§ **What the task requires**
Go through the entries below. Copy out every line that contains "anchor".

[Stored data]
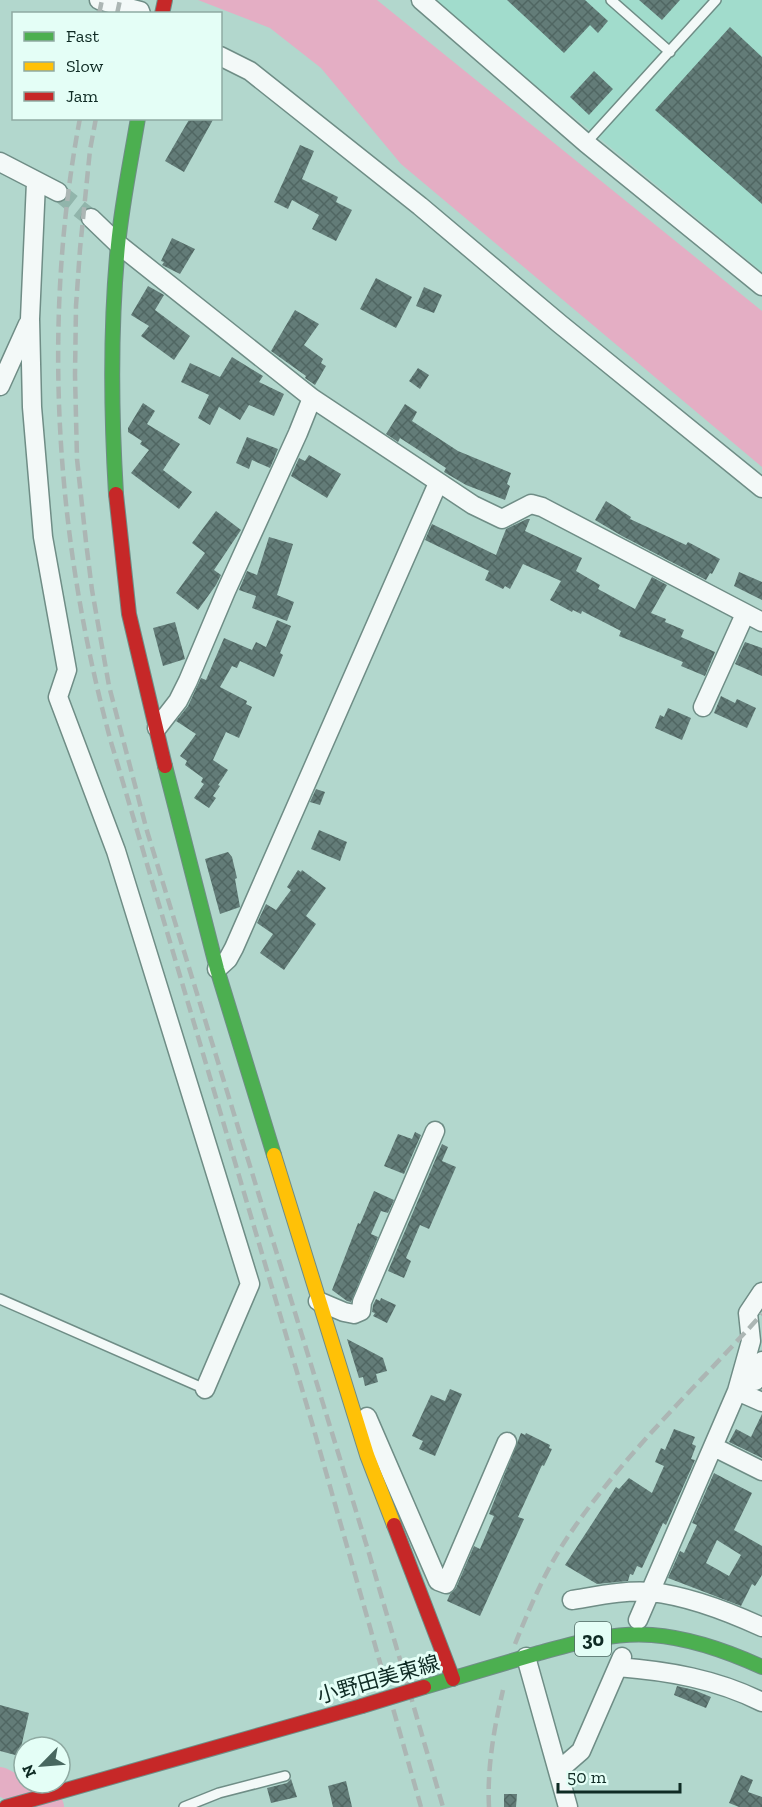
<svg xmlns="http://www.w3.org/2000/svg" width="762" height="1807" viewBox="0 0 762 1807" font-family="'Zilla Slab','Noto Sans JP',serif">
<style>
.built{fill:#a1dccc}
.water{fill:#e4aec4}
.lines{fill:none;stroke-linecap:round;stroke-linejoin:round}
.river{stroke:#e4aec4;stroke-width:28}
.building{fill:url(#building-cross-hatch);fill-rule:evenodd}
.street-tunnel{stroke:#91b5ab;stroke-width:18;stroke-dasharray:18 9;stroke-linecap:butt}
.lane-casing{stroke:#6f8d86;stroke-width:12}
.street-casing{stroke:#6f8d86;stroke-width:21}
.fast-casing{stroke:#6f8d86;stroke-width:16}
.slow-casing{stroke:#6f8d86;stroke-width:16}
.jam-casing{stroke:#6f8d86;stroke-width:16}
.lane{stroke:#f3f9f8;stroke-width:9}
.street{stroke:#f3f9f8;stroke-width:18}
.fast{stroke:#4caf50;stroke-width:14}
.slow{stroke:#ffc107;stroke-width:14}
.jam{stroke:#c62828;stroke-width:14}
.rail{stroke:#acb6b4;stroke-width:4.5;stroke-dasharray:12 6;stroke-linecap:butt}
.jam-bridge-casing{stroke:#6f8d86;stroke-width:16;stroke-linecap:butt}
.jam-bridge{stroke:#c62828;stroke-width:14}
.labels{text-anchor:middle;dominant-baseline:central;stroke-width:6;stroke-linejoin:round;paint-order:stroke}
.shield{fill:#e4fef6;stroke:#4f6a63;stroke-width:1.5}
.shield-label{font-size:20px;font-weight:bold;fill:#0f2b24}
.street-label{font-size:21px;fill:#0f2b24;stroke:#e4fef6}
</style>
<defs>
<pattern id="building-cross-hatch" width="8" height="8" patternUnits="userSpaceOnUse" patternTransform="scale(1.5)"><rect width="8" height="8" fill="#637c78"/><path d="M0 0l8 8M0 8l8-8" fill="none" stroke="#506662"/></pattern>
</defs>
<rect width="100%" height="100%" fill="#b2d7cd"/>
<path class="built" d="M 432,0 L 762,0 L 762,272 Z"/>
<path class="water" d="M 198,0 L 377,0 L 762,311 L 762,467 L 401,164 L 321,68 L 270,28 Z"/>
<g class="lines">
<path class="river" d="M 0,1781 L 50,1807"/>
</g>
<path class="building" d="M 507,0 L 585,0 L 608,21 L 598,33 L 590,25 L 564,53 Z
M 639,0 L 680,0 L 662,20 Z
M 730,27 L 762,57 L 762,204 L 655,110 Z
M 594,71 L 613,89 L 589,115 L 570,97 Z
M 190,118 L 214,118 L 184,172 L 165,161 Z
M 300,145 L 314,151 L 302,179 L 338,197 L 336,202 L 352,210 L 336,241 L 312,229 L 319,215 L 292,200 L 288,209 L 274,202 Z
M 172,238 L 195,249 L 180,274 L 162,265 L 164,262 L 161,261 Z
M 376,278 L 412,297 L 396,328 L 360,309 Z
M 148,286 L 164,295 L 155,310 L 190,336 L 174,360 L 141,336 L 149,326 L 131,315 Z
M 424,287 L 442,295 L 434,313 L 416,306 Z
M 295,310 L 319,324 L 304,345 L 323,359 L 321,363 L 326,366 L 315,385 L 305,378 L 306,376 L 271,351 Z
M 232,357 L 263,376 L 259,382 L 284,394 L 274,416 L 249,405 L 240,420 L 219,407 L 210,425 L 198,418 L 209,395 L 181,382 L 190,363 L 220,377 Z
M 418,368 L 429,375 L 420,389 L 409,381 Z
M 143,403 L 155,411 L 147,424 L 180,444 L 163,470 L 192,492 L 179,509 L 131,473 L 149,450 L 140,444 L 142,441 L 128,432 L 128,428 Z
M 405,404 L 417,412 L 412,421 L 458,451 L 511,473 L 507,484 L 510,486 L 505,500 L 466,485 L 444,472 L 446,468 L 400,438 L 398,442 L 386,434 Z
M 247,437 L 278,449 L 270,468 L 252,460 L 249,469 L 236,463 Z
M 309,455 L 341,474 L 327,498 L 291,476 L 299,458 L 305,461 Z
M 606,501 L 631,517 L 630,519 L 686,545 L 688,542 L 720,559 L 712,574 L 710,573 L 706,580 L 622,536 L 595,520 Z
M 216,511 L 241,530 L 214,570 L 221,575 L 216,585 L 198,610 L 176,593 L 205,553 L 192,543 Z
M 527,519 L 530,519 L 525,531 L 582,558 L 576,571 L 600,585 L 598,589 L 635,609 L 652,577 L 667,585 L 651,613 L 666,619 L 665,622 L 684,630 L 681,637 L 715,652 L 705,676 L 681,666 L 683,662 L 619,636 L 621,631 L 582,611 L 581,614 L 573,610 L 572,612 L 550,600 L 561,581 L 523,564 L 510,589 L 505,586 L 503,589 L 485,580 L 489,571 L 425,540 L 432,524 L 496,555 L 506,529 Z
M 269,537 L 293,544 L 277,595 L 294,602 L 287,621 L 252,608 L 256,596 L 239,590 L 247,571 L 257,575 Z
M 739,572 L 762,582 L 762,600 L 734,586 Z
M 277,620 L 291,626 L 280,653 L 283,655 L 274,677 L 240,661 L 237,668 L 232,666 L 220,687 L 247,701 L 246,704 L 252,707 L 239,738 L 226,732 L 213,760 L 228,770 L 218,785 L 220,786 L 213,796 L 216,798 L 209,808 L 194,798 L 204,784 L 201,782 L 203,778 L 185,765 L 187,761 L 180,756 L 196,734 L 176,721 L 188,706 L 201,678 L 206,680 L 224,638 L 252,650 L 256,642 L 266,647 Z
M 175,622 L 185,659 L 163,666 L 153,628 Z
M 745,642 L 762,648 L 762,676 L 735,664 Z
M 721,696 L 735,703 L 737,699 L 756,708 L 747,728 L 714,713 Z
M 668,708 L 691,718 L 682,740 L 655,728 L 660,715 L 664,717 Z
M 316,789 L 325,792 L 320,805 L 310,802 Z
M 319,830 L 347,842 L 340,861 L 311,849 Z
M 228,852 L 232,857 L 237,878 L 235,879 L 240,907 L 220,914 L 205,859 Z
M 298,870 L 301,872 L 302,870 L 326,888 L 306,916 L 316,924 L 284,970 L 260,953 L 273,934 L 257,923 L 266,904 L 276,910 L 291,890 L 287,887 Z
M 415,1132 L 421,1135 L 404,1174 L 384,1166 L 398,1134 L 412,1139 Z
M 442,1144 L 448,1147 L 442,1161 L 456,1167 L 429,1229 L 420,1225 L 406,1258 L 411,1261 L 404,1278 L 388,1271 Z
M 374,1191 L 394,1200 L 388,1213 L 381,1211 L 371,1234 L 378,1237 L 351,1302 L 347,1301 L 332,1290 L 358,1223 L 360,1224 Z
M 381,1298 L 396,1305 L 387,1323 L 373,1316 L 375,1313 L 372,1312 L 373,1305 L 376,1299 L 380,1301 Z
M 347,1339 L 383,1358 L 387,1371 L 376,1374 L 378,1382 L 365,1386 L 363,1377 L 359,1378 Z
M 450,1389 L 462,1394 L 435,1456 L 419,1449 L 423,1441 L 412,1436 L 431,1395 L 445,1401 Z
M 762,1414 L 762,1458 L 729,1442 L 736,1429 L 751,1437 Z
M 674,1429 L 695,1437 L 692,1444 L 696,1446 L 691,1459 L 695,1460 L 666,1525 L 663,1523 L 642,1568 L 637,1566 L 633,1575 L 630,1574 L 628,1581 L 597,1584 L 565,1565 L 616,1487 L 619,1489 L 629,1478 L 652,1493 L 664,1466 L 655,1462 L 661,1448 L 665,1450 Z
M 521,1433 L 525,1435 L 526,1433 L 550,1445 L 549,1448 L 552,1449 L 544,1466 L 542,1465 L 518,1517 L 524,1519 L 480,1616 L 447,1601 L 450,1594 L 456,1588 L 474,1546 L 480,1549 L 494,1516 L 489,1514 Z
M 714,1473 L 752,1493 L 734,1530 L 762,1546 L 762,1575 L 755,1586 L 752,1584 L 741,1606 L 668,1578 L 680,1551 L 684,1553 L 697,1525 L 692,1523 ZM 717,1540 L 741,1555 L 729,1576 L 706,1563 Z
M 677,1686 L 694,1690 L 711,1697 L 706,1708 L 674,1695 Z
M 0,1705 L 29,1713 L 19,1756 L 0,1751 Z
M 741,1775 L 753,1780 L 748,1792 L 762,1797 L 762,1807 L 739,1807 L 729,1803 Z
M 291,1779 L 297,1797 L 271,1803 L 267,1788 L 287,1783 Z
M 346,1781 L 352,1807 L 333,1807 L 328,1786 Z
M 504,1794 L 517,1794 L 516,1807 L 504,1807 Z"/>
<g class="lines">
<path class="street-tunnel" d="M 58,192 L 91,218"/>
<g class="lane-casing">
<path id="lane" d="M 611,0 L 670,52
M 586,143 L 716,0
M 0,1299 L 205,1389
M 184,1807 L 219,1793 L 285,1776"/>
</g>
<g class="street-casing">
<path id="street" d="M 99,0 L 140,11 L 141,14
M 421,0 L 586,143 L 762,286
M 220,56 L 250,71 L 420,206 L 560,324 L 762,488
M 0,162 L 58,192
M 36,182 L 30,319 L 32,407 L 43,537 L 67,670 L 58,697 L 116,851 L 250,1284 L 205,1389
M 91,218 L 118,244 L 312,398 L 473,505 L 502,519 L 531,504 L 542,507 L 762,622
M 0,386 L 28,324
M 703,707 L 745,614
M 157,728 L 178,701 L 188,681 L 226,591 L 298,433 L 312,398
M 217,969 L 228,959 L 234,948 L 438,483
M 318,1301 L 344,1312 L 354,1314 L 361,1311 L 362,1302 L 435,1131
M 740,1381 L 755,1381 L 762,1361
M 737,1391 L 762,1402
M 367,1417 L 438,1581 L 446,1584 L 507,1442
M 714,1447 L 762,1471
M 572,1600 C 597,1596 624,1590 651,1592 C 689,1596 727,1611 762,1627
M 638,1620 L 737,1391 L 751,1341 L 748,1313 L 762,1292
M 526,1657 L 568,1807
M 618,1667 C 668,1671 716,1679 762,1702
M 558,1771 L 581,1751 L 622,1657"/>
</g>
<g class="fast-casing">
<path id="fast" d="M 116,494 C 111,411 110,328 118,245 C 122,203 131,160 138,118
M 165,766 L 217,969 L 274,1155
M 424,1687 C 462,1676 501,1664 539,1653 C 576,1643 613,1632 652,1635 C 691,1638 727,1651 762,1667"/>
</g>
<g class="slow-casing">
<path id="slow" d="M 274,1155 L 367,1455 L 394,1525"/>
</g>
<g class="jam-casing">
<path id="jam" d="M 162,14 L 165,0
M 116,494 L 129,614 L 165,766
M 394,1525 L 453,1679
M 6,1807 L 362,1706"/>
</g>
<use href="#lane" class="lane"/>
<use href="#street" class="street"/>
<use href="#fast" class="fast"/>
<use href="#slow" class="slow"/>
<use href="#jam" class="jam"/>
<path class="rail" d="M 99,14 L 102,0
M 117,14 L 120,0
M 80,118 C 41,324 56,541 111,742 L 312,1423 L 421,1807
M 96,118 L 90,150 L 80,249 L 76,306 L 75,375 L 77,459 L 86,542 L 92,590 L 109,686 L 147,831 L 368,1550 L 443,1807
M 515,1644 C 530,1607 545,1571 567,1538 C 622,1456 696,1387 762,1314
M 489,1807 C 487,1768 494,1728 503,1690"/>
<g class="jam-bridge-casing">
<path id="jam-bridge" d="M 362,1706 L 424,1687"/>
</g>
<use href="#jam-bridge" class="jam-bridge"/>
</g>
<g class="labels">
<rect class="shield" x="575" y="1622" width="36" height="34" rx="4.5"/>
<g class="shield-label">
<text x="593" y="1639">30</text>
</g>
<g class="street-label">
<text transform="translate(378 1679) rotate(-16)">小野田美東線</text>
</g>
</g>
<rect x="12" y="12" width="210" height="108" fill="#e4fef6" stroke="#8faaa2" stroke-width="1.5"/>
<rect x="24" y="32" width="30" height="9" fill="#4caf50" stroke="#8faaa2" stroke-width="1.5"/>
<text x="66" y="42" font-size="18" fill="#0f2b24">Fast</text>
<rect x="24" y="62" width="30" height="9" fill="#ffc107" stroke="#8faaa2" stroke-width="1.5"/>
<text x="66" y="72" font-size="18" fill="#0f2b24">Slow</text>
<rect x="24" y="92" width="30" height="9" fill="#c62828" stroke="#8faaa2" stroke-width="1.5"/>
<text x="66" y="102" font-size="18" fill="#0f2b24">Jam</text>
<g transform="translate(42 1765) rotate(245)"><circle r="28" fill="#e4fef6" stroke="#8faaa2" stroke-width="1.5"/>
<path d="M0-4.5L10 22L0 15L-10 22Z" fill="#48675f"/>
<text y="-9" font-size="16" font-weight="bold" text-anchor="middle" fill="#0f2b24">N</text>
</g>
<path d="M558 1783v9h122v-9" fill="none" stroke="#0f2b24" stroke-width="3"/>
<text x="567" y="1783" font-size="18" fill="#0f2b24" stroke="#e4fef6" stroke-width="4.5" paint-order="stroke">50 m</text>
</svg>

§ **Solution**
.labels{text-anchor:middle;dominant-baseline:central;stroke-width:6;stroke-linejoin:round;paint-order:stroke}
<text y="-9" font-size="16" font-weight="bold" text-anchor="middle" fill="#0f2b24">N</text>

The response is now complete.